We take to the air, in one of the helicopters that coordinate rescues. Again, beautiful views of the island and coast, but not a boat of migrants in sight. It's thought Libya has acted to destroy the yards where the special boats are made and that they have fired on ships that are leaving, perhaps enthusiastic to get big EU money for dealing with the problem.

But many Maltese feel the EU's large countries are not doing their share. The Maltese want "burden-sharing", which means other EU countries taking some of the migrants, who are currently packed into one of the most crowded countries on Earth. Other EU countries don't want them, and don't want to encourage would-be migrants. "Go to Malta and get locked up" is one thing. "Go to Malta and get free passage to Germany, the UK or France" is quite another.

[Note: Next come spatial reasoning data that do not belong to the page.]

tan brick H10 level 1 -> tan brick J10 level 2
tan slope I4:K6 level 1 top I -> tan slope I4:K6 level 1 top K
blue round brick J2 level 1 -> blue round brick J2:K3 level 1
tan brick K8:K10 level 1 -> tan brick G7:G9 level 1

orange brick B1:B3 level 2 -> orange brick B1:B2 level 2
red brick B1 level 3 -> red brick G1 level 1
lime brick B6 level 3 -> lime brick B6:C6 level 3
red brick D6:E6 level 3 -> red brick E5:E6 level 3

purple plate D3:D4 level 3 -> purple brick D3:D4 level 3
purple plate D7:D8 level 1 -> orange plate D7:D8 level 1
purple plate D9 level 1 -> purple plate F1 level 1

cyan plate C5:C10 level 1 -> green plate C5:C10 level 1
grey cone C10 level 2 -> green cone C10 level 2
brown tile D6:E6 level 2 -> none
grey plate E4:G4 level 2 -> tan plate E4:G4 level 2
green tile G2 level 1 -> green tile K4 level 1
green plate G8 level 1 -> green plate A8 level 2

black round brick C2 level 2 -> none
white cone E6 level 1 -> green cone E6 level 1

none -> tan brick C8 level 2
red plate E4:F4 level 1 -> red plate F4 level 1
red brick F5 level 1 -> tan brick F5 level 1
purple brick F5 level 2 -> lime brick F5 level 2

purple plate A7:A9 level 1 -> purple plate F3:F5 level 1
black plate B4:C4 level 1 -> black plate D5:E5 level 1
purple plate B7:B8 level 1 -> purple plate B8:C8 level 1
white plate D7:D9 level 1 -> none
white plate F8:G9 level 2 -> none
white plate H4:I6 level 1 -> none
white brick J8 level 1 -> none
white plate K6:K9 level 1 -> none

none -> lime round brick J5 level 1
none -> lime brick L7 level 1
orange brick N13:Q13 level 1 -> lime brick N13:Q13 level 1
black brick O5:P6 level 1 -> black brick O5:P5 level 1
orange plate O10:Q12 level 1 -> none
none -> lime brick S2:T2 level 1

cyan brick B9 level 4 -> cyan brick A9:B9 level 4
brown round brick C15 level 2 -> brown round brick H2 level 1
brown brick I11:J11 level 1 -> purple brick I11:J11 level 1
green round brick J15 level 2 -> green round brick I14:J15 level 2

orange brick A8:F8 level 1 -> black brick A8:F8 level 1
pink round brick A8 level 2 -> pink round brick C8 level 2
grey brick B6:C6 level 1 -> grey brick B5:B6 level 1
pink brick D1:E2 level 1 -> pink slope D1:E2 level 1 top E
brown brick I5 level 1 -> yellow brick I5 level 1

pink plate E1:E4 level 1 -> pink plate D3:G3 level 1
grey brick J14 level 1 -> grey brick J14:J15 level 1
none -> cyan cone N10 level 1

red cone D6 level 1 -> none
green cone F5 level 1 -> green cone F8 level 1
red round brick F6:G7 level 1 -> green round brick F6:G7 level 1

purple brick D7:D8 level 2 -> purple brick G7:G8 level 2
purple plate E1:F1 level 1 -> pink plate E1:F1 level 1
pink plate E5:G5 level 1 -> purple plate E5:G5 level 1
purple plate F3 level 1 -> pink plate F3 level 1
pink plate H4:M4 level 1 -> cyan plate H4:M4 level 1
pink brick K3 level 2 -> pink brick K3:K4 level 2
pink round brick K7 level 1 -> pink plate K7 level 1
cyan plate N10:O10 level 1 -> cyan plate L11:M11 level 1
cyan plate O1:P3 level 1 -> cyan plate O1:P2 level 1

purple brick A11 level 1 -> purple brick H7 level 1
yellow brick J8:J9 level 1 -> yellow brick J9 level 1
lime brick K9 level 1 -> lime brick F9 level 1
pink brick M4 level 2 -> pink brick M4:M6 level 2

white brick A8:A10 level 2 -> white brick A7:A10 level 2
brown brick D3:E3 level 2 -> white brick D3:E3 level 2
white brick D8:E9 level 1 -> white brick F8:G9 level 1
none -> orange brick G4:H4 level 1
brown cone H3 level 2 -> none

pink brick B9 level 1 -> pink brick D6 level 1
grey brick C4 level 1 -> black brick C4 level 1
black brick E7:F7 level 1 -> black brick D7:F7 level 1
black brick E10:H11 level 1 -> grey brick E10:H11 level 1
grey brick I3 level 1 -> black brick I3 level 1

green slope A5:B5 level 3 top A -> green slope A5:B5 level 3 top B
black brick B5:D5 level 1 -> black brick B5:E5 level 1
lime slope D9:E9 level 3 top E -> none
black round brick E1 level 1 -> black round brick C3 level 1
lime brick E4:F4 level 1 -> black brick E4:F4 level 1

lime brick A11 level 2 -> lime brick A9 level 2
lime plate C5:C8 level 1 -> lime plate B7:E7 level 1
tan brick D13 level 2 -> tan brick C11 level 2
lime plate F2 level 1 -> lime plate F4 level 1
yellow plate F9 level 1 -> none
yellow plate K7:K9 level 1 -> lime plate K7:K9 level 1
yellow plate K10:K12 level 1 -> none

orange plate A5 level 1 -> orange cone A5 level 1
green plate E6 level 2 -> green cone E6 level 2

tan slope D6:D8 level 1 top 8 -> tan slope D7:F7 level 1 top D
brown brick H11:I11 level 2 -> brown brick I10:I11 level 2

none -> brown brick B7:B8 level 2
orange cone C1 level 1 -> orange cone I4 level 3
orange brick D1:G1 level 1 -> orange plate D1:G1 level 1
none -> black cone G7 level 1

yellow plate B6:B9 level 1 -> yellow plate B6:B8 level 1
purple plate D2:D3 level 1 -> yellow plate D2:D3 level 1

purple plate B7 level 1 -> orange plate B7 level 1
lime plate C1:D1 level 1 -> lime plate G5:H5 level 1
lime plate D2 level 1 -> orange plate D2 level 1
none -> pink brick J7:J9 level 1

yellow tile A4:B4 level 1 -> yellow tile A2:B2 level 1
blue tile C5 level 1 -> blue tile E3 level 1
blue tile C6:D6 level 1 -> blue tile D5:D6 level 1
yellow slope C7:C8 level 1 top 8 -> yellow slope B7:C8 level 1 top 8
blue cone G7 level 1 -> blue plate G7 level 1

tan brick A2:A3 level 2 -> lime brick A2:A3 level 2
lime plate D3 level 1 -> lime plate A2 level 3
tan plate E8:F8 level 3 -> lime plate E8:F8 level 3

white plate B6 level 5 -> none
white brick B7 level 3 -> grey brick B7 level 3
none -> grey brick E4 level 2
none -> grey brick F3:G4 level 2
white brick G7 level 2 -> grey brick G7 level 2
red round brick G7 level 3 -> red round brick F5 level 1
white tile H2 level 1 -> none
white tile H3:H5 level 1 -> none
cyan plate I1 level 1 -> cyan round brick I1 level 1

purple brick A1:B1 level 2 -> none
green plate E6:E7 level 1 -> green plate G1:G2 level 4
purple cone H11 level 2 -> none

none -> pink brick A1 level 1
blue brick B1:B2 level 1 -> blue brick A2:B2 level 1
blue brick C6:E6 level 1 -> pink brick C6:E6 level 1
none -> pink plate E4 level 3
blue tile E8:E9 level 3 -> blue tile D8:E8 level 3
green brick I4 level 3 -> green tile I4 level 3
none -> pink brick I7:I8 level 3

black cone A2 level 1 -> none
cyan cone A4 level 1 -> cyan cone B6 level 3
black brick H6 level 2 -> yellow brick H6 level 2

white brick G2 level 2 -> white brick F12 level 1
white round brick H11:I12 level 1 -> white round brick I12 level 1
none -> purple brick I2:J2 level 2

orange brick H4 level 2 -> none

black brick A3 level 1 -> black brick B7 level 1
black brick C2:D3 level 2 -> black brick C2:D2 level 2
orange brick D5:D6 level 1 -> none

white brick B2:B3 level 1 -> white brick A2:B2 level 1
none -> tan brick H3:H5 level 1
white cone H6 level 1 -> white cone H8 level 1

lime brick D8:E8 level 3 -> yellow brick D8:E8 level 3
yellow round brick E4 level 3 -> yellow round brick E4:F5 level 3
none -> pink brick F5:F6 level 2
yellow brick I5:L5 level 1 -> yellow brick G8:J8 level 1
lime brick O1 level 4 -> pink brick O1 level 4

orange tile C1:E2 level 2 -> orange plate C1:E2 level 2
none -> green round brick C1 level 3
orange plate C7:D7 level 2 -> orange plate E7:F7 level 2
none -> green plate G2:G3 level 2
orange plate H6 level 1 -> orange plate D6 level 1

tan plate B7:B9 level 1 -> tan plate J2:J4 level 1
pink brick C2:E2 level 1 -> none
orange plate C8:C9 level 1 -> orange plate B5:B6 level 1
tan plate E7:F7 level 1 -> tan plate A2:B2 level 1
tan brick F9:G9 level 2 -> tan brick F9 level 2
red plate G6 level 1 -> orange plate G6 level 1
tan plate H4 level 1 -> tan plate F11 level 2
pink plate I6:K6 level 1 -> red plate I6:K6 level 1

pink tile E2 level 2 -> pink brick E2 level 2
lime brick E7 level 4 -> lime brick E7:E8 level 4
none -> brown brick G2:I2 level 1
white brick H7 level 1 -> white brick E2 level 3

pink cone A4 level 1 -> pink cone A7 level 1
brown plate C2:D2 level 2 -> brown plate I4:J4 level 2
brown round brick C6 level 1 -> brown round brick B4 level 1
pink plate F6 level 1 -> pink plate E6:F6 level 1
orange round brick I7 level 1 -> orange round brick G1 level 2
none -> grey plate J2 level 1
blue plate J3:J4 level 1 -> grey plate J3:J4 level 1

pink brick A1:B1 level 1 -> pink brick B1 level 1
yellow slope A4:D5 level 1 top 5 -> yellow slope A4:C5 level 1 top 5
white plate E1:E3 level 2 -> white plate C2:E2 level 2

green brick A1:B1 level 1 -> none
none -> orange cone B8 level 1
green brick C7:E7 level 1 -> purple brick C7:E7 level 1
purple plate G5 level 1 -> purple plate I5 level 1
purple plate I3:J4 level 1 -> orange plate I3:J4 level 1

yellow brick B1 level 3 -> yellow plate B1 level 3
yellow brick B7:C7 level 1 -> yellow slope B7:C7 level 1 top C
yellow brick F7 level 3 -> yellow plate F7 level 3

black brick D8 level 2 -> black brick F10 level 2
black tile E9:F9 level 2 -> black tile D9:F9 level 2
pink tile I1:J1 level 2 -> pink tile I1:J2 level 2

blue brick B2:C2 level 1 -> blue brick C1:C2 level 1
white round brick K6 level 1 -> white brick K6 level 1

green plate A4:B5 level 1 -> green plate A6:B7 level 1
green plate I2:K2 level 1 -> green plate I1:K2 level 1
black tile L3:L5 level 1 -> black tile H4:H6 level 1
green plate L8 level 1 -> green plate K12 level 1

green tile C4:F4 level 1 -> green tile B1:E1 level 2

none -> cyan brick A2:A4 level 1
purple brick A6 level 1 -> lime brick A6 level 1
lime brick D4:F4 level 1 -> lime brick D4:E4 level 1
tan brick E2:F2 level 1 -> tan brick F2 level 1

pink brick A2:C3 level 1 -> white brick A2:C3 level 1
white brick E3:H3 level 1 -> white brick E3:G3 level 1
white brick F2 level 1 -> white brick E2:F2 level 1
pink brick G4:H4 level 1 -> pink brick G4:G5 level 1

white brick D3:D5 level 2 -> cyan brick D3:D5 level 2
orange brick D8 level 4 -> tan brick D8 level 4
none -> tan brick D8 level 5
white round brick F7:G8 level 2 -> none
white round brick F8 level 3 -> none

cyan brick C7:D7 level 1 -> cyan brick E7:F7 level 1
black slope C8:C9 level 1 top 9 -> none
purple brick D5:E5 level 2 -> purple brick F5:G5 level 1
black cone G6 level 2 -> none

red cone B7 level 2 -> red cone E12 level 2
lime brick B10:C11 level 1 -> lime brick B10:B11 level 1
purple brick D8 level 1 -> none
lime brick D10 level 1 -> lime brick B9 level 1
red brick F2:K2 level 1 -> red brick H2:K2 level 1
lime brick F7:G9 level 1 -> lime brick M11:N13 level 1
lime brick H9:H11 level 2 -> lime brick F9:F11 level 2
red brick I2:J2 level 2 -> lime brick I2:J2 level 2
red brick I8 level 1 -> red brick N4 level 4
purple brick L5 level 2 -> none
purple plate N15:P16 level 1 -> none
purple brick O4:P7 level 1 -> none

I am here for a film I am doing for Sunday's election night programme, which is meant to illustrate how different outcomes in the election might influence different policies. It is a worthwhile commission, but the conclusion will not be as straightforward a guide as the editor might have hoped.

Yes, any future immigration package will be amended and passed or rejected by MEPs. Both main parties here want "burden-sharing," but Labour say they thought of it first, and that the ruling Nationalists were tardy.

It is fair to say if the socialists are in the ascendant then the package will much more liberal than if the centre-right hold sway. But in Malta in many ways the Labour Party, members of the European Socialist group, have a harder, more confrontational line than the ruling Nationalist Party, which is part of the centre-right.

It's hardly surprising that the women arguing so passionately can't tell me how the European Parliament is relevant to their debate. "You vote red or blue. That's the way it is," one says with finality.